> **Text-based hardware design files**:
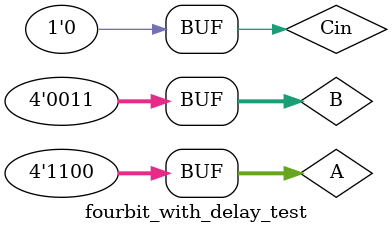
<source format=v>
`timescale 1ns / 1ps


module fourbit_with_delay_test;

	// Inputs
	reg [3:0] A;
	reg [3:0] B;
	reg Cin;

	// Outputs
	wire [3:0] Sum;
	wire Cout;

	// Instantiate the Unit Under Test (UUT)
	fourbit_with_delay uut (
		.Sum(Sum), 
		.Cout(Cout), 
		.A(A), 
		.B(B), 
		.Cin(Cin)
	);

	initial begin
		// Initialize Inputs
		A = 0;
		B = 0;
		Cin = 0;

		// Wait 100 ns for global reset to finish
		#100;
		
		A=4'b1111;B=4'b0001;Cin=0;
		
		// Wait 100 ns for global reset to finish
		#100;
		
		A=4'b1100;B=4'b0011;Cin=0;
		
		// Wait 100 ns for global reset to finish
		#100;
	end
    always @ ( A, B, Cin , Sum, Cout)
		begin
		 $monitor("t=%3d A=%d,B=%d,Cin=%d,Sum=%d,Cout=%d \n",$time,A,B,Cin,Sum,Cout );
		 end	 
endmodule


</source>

---

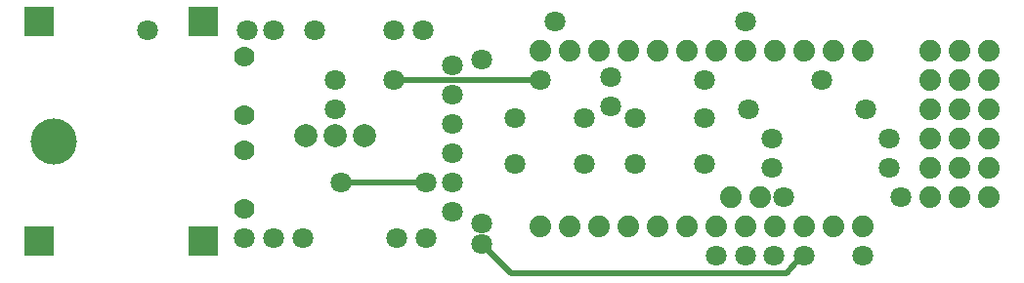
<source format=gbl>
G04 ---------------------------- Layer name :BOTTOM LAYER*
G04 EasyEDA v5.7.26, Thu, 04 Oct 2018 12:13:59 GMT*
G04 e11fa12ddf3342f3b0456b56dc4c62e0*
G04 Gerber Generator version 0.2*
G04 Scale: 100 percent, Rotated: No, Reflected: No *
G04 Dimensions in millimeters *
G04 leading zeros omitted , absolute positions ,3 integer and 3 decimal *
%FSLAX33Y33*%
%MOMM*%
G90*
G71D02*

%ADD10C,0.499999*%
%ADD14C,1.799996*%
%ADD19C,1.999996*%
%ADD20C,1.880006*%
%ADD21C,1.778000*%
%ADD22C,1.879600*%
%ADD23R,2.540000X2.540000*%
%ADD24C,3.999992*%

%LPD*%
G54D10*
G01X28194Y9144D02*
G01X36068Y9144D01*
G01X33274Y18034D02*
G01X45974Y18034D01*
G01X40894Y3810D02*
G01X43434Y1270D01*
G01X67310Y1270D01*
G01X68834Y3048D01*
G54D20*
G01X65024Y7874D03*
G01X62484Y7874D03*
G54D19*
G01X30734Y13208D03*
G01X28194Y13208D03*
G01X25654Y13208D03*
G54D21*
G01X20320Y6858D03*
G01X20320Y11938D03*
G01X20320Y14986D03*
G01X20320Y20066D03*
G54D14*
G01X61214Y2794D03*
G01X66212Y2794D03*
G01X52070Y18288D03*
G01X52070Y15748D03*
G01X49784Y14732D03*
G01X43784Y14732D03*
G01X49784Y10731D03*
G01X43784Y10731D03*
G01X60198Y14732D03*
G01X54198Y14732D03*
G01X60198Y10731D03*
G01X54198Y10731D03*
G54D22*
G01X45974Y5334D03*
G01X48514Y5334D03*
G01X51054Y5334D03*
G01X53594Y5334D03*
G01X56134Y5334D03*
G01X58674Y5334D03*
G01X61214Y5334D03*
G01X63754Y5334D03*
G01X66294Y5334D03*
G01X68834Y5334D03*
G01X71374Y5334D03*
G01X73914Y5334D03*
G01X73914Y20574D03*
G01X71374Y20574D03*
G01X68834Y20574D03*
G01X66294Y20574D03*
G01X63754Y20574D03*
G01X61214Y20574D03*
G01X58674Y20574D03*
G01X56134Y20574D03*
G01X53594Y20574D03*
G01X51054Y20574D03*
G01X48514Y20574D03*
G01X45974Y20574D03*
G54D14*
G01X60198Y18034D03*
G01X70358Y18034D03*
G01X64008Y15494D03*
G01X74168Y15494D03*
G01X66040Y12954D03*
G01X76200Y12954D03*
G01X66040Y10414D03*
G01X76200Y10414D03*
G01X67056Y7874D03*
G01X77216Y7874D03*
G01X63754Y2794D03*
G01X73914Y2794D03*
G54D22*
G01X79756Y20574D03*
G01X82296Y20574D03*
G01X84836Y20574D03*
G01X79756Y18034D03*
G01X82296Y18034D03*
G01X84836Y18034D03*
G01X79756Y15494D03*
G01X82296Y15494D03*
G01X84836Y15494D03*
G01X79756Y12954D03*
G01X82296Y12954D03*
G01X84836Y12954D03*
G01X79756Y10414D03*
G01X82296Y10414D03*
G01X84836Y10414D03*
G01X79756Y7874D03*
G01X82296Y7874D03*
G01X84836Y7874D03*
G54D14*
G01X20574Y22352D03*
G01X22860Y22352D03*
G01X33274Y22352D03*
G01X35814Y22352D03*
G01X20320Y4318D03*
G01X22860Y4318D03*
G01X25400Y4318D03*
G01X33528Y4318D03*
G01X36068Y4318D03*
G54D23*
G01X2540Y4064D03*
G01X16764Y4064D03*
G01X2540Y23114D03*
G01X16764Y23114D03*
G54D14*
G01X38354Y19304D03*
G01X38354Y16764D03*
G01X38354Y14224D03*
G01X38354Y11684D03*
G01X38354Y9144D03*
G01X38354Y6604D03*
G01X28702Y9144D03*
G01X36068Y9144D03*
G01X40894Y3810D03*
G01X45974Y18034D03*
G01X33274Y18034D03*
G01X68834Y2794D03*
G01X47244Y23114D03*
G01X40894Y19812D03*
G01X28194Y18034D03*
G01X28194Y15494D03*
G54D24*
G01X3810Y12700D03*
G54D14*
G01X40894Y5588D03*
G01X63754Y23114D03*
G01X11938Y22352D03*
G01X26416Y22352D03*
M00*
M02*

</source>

> **TASK GOAL**:
Scan the records above for the lines holding "G01X20320Y11938D03*" and "G01X60198Y14732D03*". Transcribe those two and every line between them word for word, and no others.

> **RESPONSE BELOW**:
G01X20320Y11938D03*
G01X20320Y14986D03*
G01X20320Y20066D03*
G54D14*
G01X61214Y2794D03*
G01X66212Y2794D03*
G01X52070Y18288D03*
G01X52070Y15748D03*
G01X49784Y14732D03*
G01X43784Y14732D03*
G01X49784Y10731D03*
G01X43784Y10731D03*
G01X60198Y14732D03*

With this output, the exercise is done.